I only taught one story each from Tolstoy and Dostoevsky, “The Death of Ivan Ilyich,” and “Notes from Underground,” respectively, and the latter was the longest and the last thing we read. NfU still works fine, but I find it harder and harder to teach because of the general nastiness of the second part, which makes me feel more and more like I need to bathe. The translation exercise that I have used several times (where I give them several versions of the first paragraph and have them craft something of their own) did not work as well this semester, and I’m not sure exactly why. Possibly I didn’t sequence enough of the reading of NfU before asking the students to do that first paragraph paraphrase.
The film adaptation exercise, on the other hand, worked very well. The most popular choice was Pushkin’s “Queen of Spades” (one anime version was especially good), followed by Gogol’s “Nose,” Isaak Babel’s “My First Goose,” and Natalya Klyuchareva’s “One Year in Paradise” (in Mariya Gusev’s translation).
The tendency of many of the students to skip details and just read right through things that they didn’t understand was common, even though we spent time at the beginning of class reading very slowly.

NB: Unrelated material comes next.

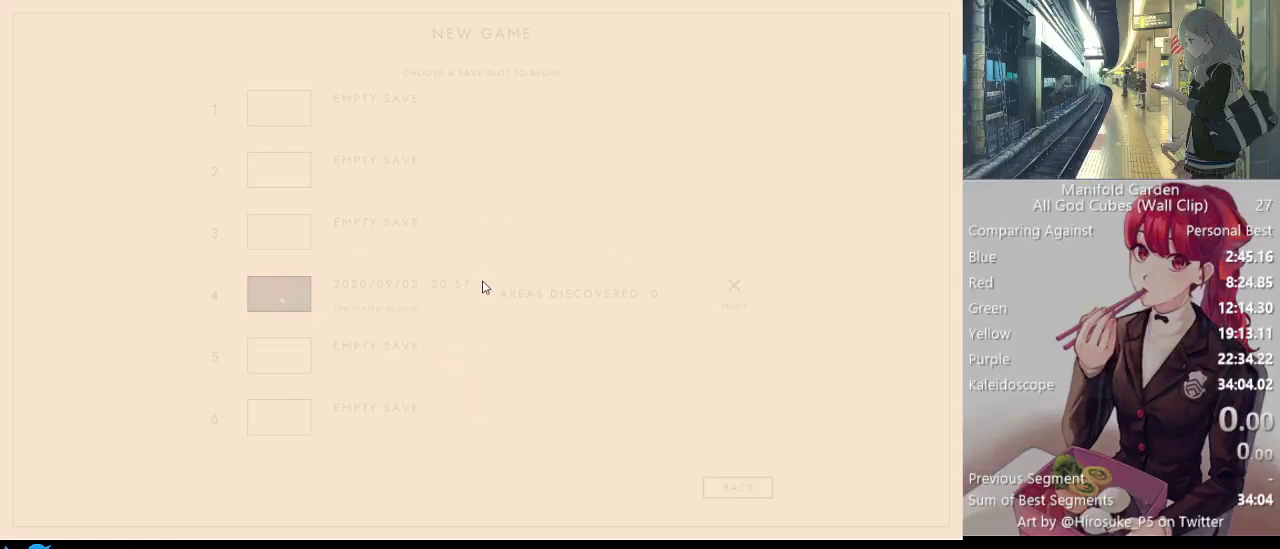
{"keys": [], "mouse": [], "events": [[367, "mouse_left", "down"], [467, "mouse_left", "up"]]}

I hoped to make it if not a habit then at least a pattern for following in this class. Some students got it, or maybe already had it before they arrived, and some only did it for the slow reading parts. As soon as I assigned a whole story, even if it wasn’t long, many went back to a cursory and superficial reading method, so to really bring this home, probably the only thing to do would be to reduce the number of pages even more than I already have, something I will think about for the next installment of the course.

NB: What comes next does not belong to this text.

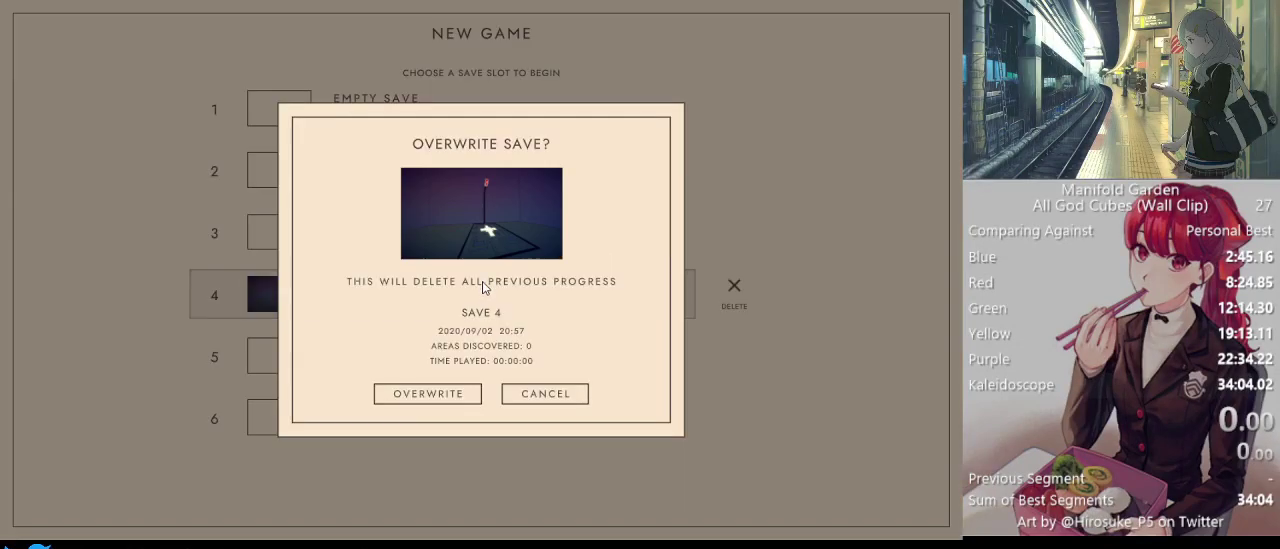
{"keys": [], "mouse": [], "events": []}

There was some plagiarism, even on the short reflection exercises that were due after each class. When TurnItIn flagged something, I would have a look and, when it was clear, give the students a zero, remind them that there was no need to look anywhere else but inside for a reflection piece, and give them the opportunity to do it again. A few people kept their zeros, and a few gave it another try with predictably better results.
The stories and authors students responded to were all over the place. Some loved Pushkin, others Gogol, others Chekhov, while some preferred Dostoevsky and Tolstoy, and some, as mentioned above, took to the more contemporary authors like Ulitskaya and Ryabov.